Saturday, October 6, 2007

Bush Says US Does ‘Not Use Torture’

by Barbara Ferguson

WASHINGTON, 6 October 2007 — President George W. Bush yesterday defended the Central Intelligence Agency’s use of “black sites,” or secret overseas prisons, to interrogate terrorism suspects — and said the United States does not use torture.

Bush said he put the program “in motion” to detain and question terrorism suspects, and it had yielded information that helped “better protect” Americans. The program has sparked criticism over interrogation methods.

“I have put this program in place for a reason — that is to better protect the American people,” Bush said in an impromptu statement from the Oval Office yesterday morning. “You bet we’re going to detain ‘em, and you bet we’re going to question ‘em. This government does not torture people; we stick to US law and our international obligations.”
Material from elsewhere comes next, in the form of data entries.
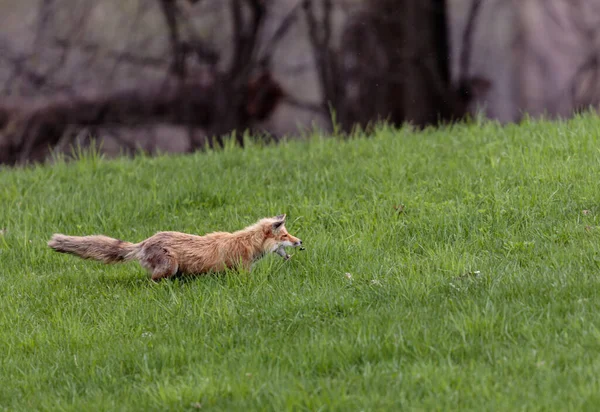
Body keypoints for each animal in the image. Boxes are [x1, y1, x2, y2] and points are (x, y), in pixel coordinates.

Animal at [49, 216, 304, 280]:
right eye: (285, 235)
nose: (300, 242)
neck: (247, 243)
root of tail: (144, 242)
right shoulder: (242, 271)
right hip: (169, 267)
Bush addressed the controversy after calling in reporters to discuss the latest job numbers, which are down. He did not take questions. The president made the comments amid new disclosures that the Justice Department in 2005 had secretly endorsed the harshest interrogation techniques ever used by the CIA. The White House also confirmed the existence of two secret memos, first reported in The New York Times on Thursday, that appear to authorize the CIA the ability to use its most extreme interrogation techniques, including simulated drowning known as “water-boarding.” The Bush administration has been playing an elaborate cat-and-mouse game with Congress over acceptable methods of interrogation since the 9/11 terror attacks.

Bush has said the Geneva Conventions prohibiting the mutilation, cruel treatment and torture of detainees do not apply to Al-Qaeda members.

Justice’s Office of Legal Counsel seemed to agree. In a 2002 memo to former Attorney General Alberto Gonzales, then White House counsel, it claimed Bush was not bound by federal anti-torture laws and argued that anyone using tactics authorized by the president could not be prosecuted.

Moreover, the memo argued cruel and degrading treatment was not illegal so long as it did not produce physical pain equivalent to organ failure or death or mental pain causing lasting psychological damage. The Abu Ghraib prison scandal triggered a marked shift in public — and congressional — opinion. In 2005, US lawmakers passed the Detainee Treatment Act, which explicitly banned “cruel, inhuman or degrading” treatment of prisoners.

The president said yesterday that “the techniques that we used have been fully disclosed to appropriate members of the US Congress.” The Bush administration has briefed the Senate Select Committee on Intelligence about various aspects of the interrogation methods being used on terror suspects. But the committee has demanded to see the opinions written by Justice Department lawyers to justify the harshest methods.

Questions about harsh interrogation techniques have become a hallmark of the Bush administration and most of those questions continue to swirl around Justice Department’s former Attorney General Gonzales who, the reports said, approved the legal opinions to bring policy more in line with the wishes of President Bush.

Gonzales left his office last month amid charges he had politicized the Justice Department and compromised its independence in his zeal to accommodate his mentor, Bush.

Following disclosure of the Justice Department memos, Democratic lawmakers demanded that the agency turn over the two memos. The controversy could complicate the upcoming confirmation hearings for Attorney General-designate Michael B. Mukasey.

Democrats said they would call Steven Bradbury, the acting chief of legal counsel at the US Justice Department, identified by the Times as the author of the memos.